Input data »

■ ■ ■ ■ ■ ■ ■

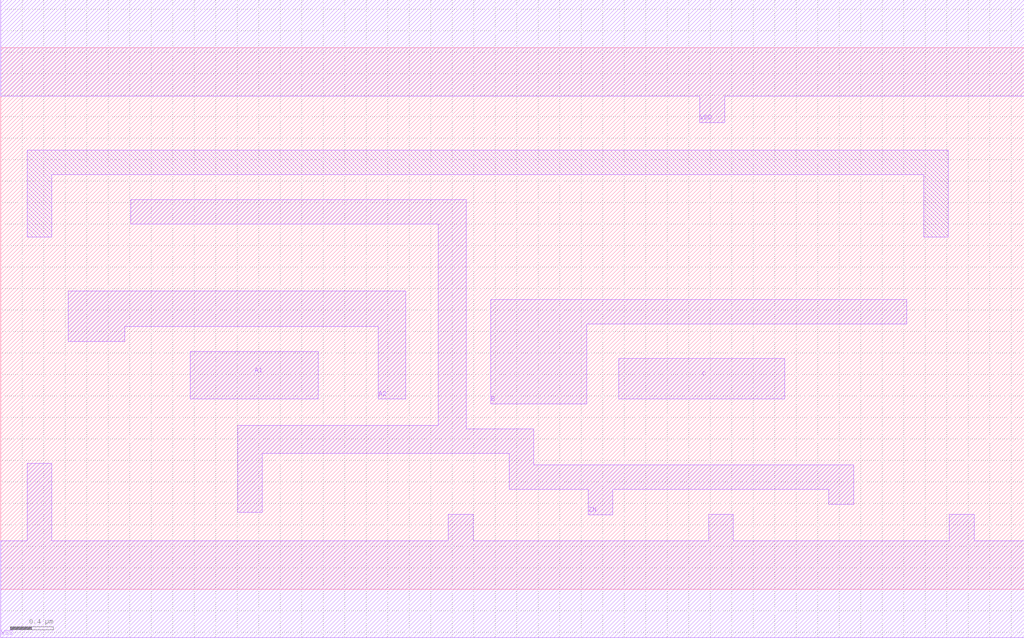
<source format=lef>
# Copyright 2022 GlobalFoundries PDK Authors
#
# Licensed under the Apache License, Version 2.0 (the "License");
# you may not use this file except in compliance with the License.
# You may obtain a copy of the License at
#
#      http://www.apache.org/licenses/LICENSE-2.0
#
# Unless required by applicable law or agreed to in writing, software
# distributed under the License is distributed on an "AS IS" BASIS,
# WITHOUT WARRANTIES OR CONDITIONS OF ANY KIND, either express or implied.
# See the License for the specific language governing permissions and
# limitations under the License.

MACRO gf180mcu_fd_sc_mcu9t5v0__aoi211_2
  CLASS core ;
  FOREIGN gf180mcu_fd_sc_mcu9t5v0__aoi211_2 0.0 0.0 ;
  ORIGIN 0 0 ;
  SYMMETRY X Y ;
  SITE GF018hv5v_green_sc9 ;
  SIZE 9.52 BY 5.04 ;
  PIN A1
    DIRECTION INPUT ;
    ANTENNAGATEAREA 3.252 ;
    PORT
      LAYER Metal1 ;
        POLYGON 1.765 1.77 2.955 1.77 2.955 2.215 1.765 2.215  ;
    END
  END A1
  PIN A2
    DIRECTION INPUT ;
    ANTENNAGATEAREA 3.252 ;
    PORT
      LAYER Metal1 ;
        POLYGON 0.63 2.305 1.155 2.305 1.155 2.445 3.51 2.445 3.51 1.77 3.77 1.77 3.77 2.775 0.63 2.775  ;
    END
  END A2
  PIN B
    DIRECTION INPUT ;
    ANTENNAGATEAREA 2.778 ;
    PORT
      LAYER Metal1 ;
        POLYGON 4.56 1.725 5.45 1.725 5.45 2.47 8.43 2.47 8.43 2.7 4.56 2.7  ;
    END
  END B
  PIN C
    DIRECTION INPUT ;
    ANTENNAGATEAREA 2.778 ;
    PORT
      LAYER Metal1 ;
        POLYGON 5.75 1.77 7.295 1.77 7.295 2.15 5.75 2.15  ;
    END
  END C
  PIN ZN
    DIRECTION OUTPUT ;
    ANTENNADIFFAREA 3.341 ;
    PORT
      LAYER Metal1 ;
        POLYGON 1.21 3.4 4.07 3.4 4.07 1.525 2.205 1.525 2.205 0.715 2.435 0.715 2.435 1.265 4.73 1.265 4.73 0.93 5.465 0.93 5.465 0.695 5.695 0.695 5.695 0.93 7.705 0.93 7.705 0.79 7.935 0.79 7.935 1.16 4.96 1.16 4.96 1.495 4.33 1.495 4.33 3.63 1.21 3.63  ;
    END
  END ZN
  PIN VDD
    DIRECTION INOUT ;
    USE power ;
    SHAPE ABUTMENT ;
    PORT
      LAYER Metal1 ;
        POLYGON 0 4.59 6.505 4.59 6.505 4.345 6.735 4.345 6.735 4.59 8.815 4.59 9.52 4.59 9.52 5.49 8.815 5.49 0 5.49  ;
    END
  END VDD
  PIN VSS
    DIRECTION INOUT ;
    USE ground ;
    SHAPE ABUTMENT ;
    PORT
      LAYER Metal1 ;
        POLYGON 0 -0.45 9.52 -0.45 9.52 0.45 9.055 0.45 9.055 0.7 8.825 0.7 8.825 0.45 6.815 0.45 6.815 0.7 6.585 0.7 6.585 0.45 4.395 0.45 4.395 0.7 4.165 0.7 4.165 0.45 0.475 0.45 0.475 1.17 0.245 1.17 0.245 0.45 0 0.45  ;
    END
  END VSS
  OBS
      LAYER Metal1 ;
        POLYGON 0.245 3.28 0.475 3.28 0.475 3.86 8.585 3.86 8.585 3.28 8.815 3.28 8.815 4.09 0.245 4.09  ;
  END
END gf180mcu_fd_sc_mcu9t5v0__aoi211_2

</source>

■ ■ ■ ■ ■ ■ ■

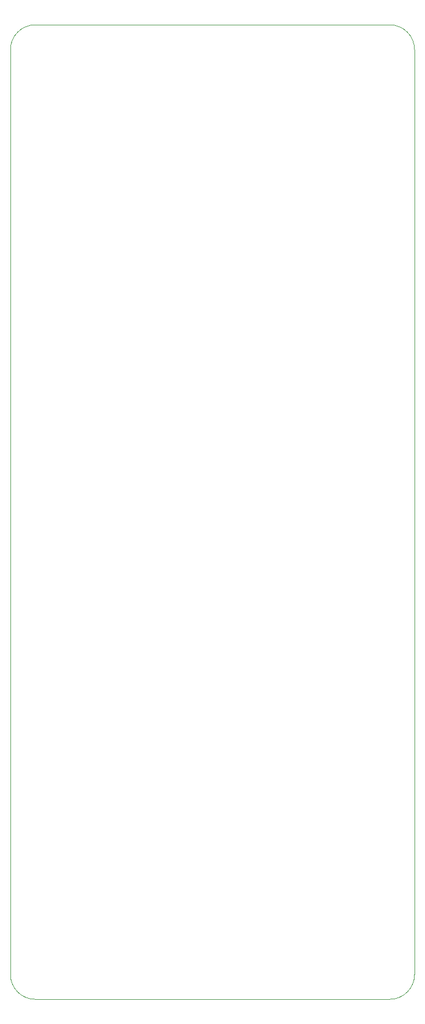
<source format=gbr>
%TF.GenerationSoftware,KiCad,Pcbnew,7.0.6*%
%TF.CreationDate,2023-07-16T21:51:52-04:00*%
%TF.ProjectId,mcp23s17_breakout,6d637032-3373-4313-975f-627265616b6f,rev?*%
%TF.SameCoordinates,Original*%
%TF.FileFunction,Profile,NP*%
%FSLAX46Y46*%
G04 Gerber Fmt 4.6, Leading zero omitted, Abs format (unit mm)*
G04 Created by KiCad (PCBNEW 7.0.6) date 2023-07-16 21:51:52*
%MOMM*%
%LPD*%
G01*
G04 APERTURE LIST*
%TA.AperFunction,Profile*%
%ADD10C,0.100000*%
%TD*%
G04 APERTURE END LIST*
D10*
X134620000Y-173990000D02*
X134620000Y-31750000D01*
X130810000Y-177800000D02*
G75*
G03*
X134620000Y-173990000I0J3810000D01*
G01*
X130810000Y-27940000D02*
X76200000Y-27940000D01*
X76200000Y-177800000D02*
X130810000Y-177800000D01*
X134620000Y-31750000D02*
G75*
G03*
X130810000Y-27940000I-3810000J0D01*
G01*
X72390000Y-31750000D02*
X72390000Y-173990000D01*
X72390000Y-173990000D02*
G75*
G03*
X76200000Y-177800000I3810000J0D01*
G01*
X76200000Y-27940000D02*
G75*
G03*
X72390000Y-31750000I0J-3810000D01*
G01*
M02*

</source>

■ ■ ■ ■ ■ ■ ■

Assignment » Return each line from the material that includes the string "POLYGON".

Response box »
        POLYGON 1.765 1.77 2.955 1.77 2.955 2.215 1.765 2.215  ;
        POLYGON 0.63 2.305 1.155 2.305 1.155 2.445 3.51 2.445 3.51 1.77 3.77 1.77 3.77 2.775 0.63 2.775  ;
        POLYGON 4.56 1.725 5.45 1.725 5.45 2.47 8.43 2.47 8.43 2.7 4.56 2.7  ;
        POLYGON 5.75 1.77 7.295 1.77 7.295 2.15 5.75 2.15  ;
        POLYGON 1.21 3.4 4.07 3.4 4.07 1.525 2.205 1.525 2.205 0.715 2.435 0.715 2.435 1.265 4.73 1.265 4.73 0.93 5.465 0.93 5.465 0.695 5.695 0.695 5.695 0.93 7.705 0.93 7.705 0.79 7.935 0.79 7.935 1.16 4.96 1.16 4.96 1.495 4.33 1.495 4.33 3.63 1.21 3.63  ;
        POLYGON 0 4.59 6.505 4.59 6.505 4.345 6.735 4.345 6.735 4.59 8.815 4.59 9.52 4.59 9.52 5.49 8.815 5.49 0 5.49  ;
        POLYGON 0 -0.45 9.52 -0.45 9.52 0.45 9.055 0.45 9.055 0.7 8.825 0.7 8.825 0.45 6.815 0.45 6.815 0.7 6.585 0.7 6.585 0.45 4.395 0.45 4.395 0.7 4.165 0.7 4.165 0.45 0.475 0.45 0.475 1.17 0.245 1.17 0.245 0.45 0 0.45  ;
        POLYGON 0.245 3.28 0.475 3.28 0.475 3.86 8.585 3.86 8.585 3.28 8.815 3.28 8.815 4.09 0.245 4.09  ;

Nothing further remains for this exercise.